Once upon a medieval time there was a juggler named Cantalbert. He was a good juggler. He could stand on one hand on a stool on a ball on a sword, while he twirled a hoop with his free arm and juggled ten balls with his feet. But people paid no attention. They would rather fight each other, or get drunk, or go to a witch-burning. If he were an ascetic, thought Cantalbert, perhaps Heaven would send him an audience. So he made himself a hair shirt and juggled in that, but, except for a few other ascetics, nobody paid any attention. He was a failure.

If only he were a monk, thought Cantalbert, he could live in a warm room, and have friends, and feed the birds and pray to the Holy Virgin. So he became a monk. But the other monks said Latin prayers and he knew no Latin. They chanted chants and he didn’t know how to chant. They painted frescoes or copied manuscripts, or taught Scripture or cooked, and Cantalbert didn’t know how to do any of these things. He felt more of a failure than ever, and the other monks complained about him.

When Christmastime came, the monastery hummed with activity. Each monk was hard at work preparing a present for the Virgin. The cook baked an enormous many-tiered cake called “The Church Triumphant,” the poet composed a miles-long Latin poem, Brother Arnaud presented Mary with the smallest illuminated Bible ever made, and Brother Thomas made an ivory carving of the Christ child that was so huge that a man had to stand away off to see it all. Juggler Cantalbert did not know what to do.

On Christmas morning, the monks got up early and hurried to the chapel to look at their presents again. There before the altar they saw Cantalbert’s present. “Monstrous!” they cried. “Desecration! Sacrilege! Insane!” But then came a miracle.

● ENTRIES SUPPLIED
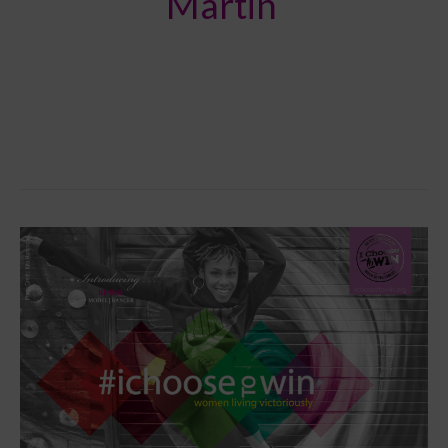
Martin
JUST
RELEASED:
4TH
MAGAZINE
ISSUE
(SUMMER
2016)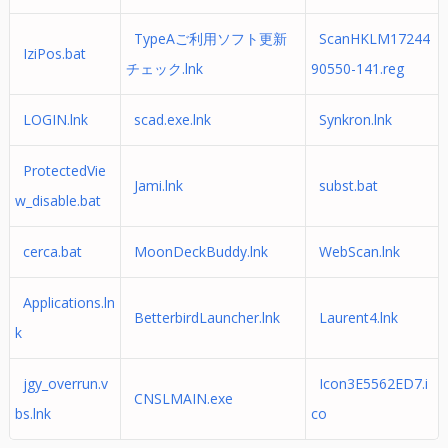
TypeAご利用ソフト更新
ScanHKLM17244
IziPos.bat
チェック.lnk
90550-141.reg
LOGIN.lnk
scad.exe.lnk
Synkron.lnk
ProtectedVie
Jami.lnk
subst.bat
w_disable.bat
cerca.bat
MoonDeckBuddy.lnk
WebScan.lnk
Applications.ln
BetterbirdLauncher.lnk
Laurent4.lnk
k
jgy_overrun.v
Icon3E5562ED7.i
CNSLMAIN.exe
bs.lnk
co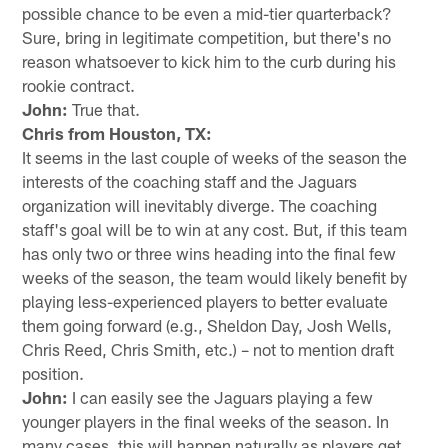
possible chance to be even a mid-tier quarterback?
Sure, bring in legitimate competition, but there's no
reason whatsoever to kick him to the curb during his
rookie contract.
John:
True that.
Chris from Houston, TX:
It seems in the last couple of weeks of the season the
interests of the coaching staff and the Jaguars
organization will inevitably diverge. The coaching
staff's goal will be to win at any cost. But, if this team
has only two or three wins heading into the final few
weeks of the season, the team would likely benefit by
playing less-experienced players to better evaluate
them going forward (e.g., Sheldon Day, Josh Wells,
Chris Reed, Chris Smith, etc.) – not to mention draft
position.
John:
I can easily see the Jaguars playing a few
younger players in the final weeks of the season. In
many cases, this will happen naturally as players get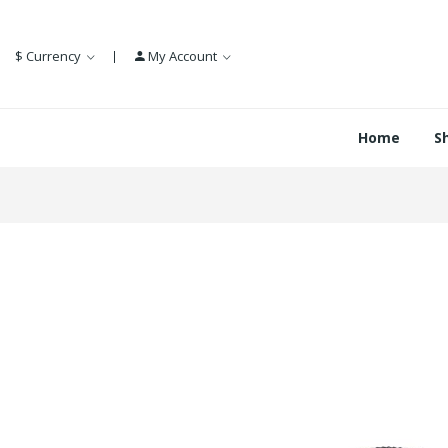
$
Currency
My Account
Home
S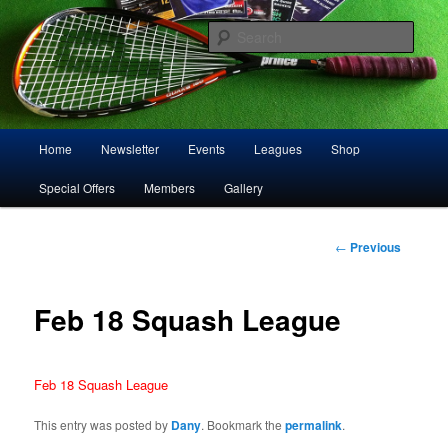
Skip
Play squash in Storrington
to
Sear
primary
content
Storrington Squash Club
Main
Home
Newsletter
Events
Leagues
Shop
menu
Special Offers
Members
Gallery
Post
←
Previous
navigation
Feb 18 Squash League
Feb 18 Squash League
This entry was posted by
Dany
. Bookmark the
permalink
.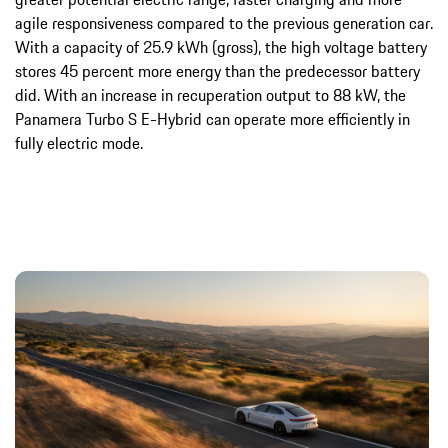
agile responsiveness compared to the previous generation car.
With a capacity of 25.9 kWh (gross), the high voltage battery
stores 45 percent more energy than the predecessor battery
did. With an increase in recuperation output to 88 kW, the
Panamera Turbo S E-Hybrid can operate more efficiently in
fully electric mode.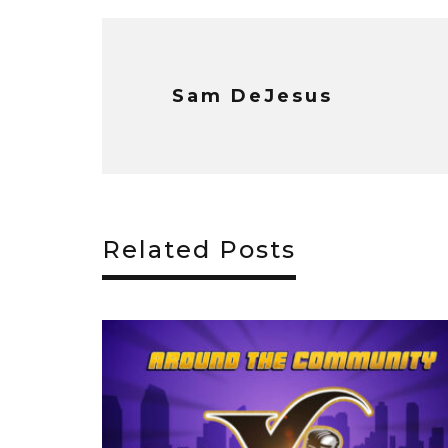
Sam DeJesus
Related Posts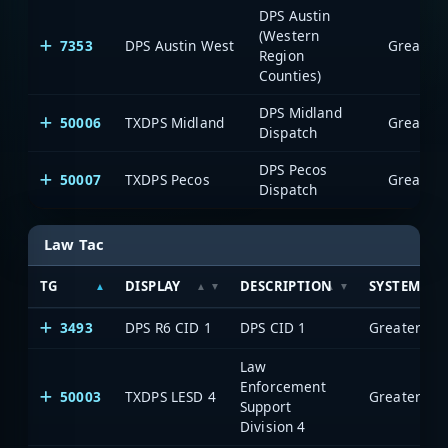
DPS Austin
(Western
7353
DPS Austin West
Region
Counties)
DPS Midland
50006
TXDPS Midland
Dispatch
DPS Pecos
50007
TXDPS Pecos
Dispatch
Law Tac
TG
DISPLAY
DESCRIPTION
SYSTEM
3493
DPS R6 CID 1
DPS CID 1
Law
Enforcement
50003
TXDPS LESD 4
Support
Division 4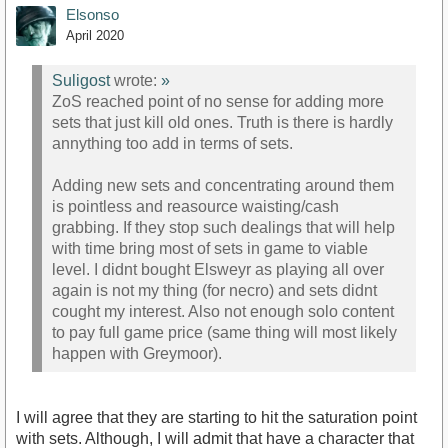
Elsonso
April 2020
Suligost
wrote:
»
ZoS reached point of no sense for adding more
sets that just kill old ones. Truth is there is hardly
annything too add in terms of sets.
Adding new sets and concentrating around them
is pointless and reasource waisting/cash
grabbing. If they stop such dealings that will help
with time bring most of sets in game to viable
level. I didnt bought Elsweyr as playing all over
again is not my thing (for necro) and sets didnt
cought my interest. Also not enough solo content
to pay full game price (same thing will most likely
happen with Greymoor).
I will agree that they are starting to hit the saturation point
with sets. Although, I will admit that have a character that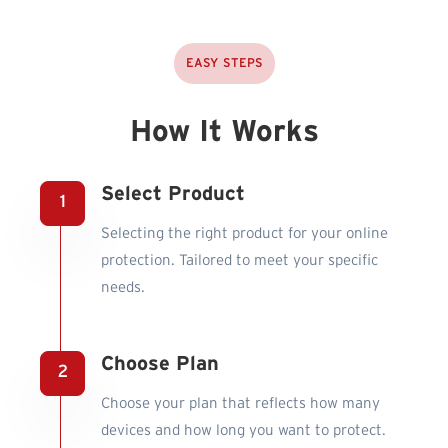
EASY STEPS
How It Works
Select Product
Selecting the right product for your online
protection. Tailored to meet your specific
needs.
Choose Plan
Choose your plan that reflects how many
devices and how long you want to protect.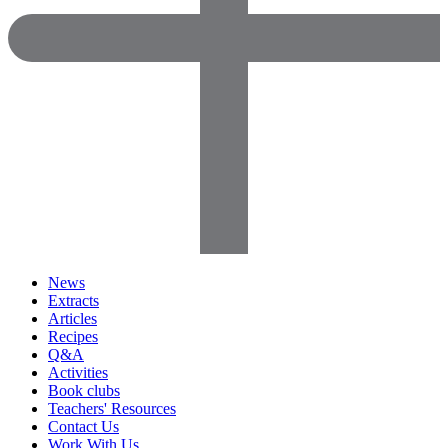
News
Extracts
Articles
Recipes
Q&A
Activities
Book clubs
Teachers' Resources
Contact Us
Work With Us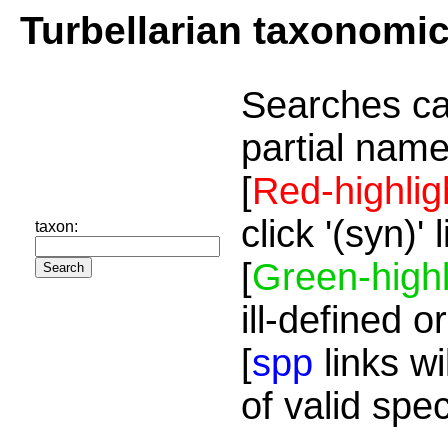
Turbellarian taxonomi
Searches ca
partial name
[
Red-highlig
click '(syn)'
taxon:
[
Green-highl
ill-defined o
[
spp
links wi
of valid spe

● BRIEF 1
According to the juggler story, why did Cantalbert make himself a hair shirt and juggle in it?
● BRIEF 2
In the juggler story, what did the cook bake for the Virgin at Christmastime?
● BRIEF 3
Repeat the stretch of the juggler story from "When Christmastime came, the" through "what to do.".
The records stand apart from the juggler story and are separate material.

● TASK SOLUTION 1
Cantalbert thought that if he were an ascetic, Heaven might send him an audience. He had been a failure because people paid no attention to his juggling.

● TASK SOLUTION 2
The cook baked an enormous many-tiered cake called "The Church Triumphant."

● TASK SOLUTION 3
When Christmastime came, the monastery hummed with activity. Each monk was hard at work preparing a present for the Virgin. The cook baked an enormous many-tiered cake called “The Church Triumphant,” the poet composed a miles-long Latin poem, Brother Arnaud presented Mary with the smallest illuminated Bible ever made, and Brother Thomas made an ivory carving of the Christ child that was so huge that a man had to stand away off to see it all. Juggler Cantalbert did not know what to do.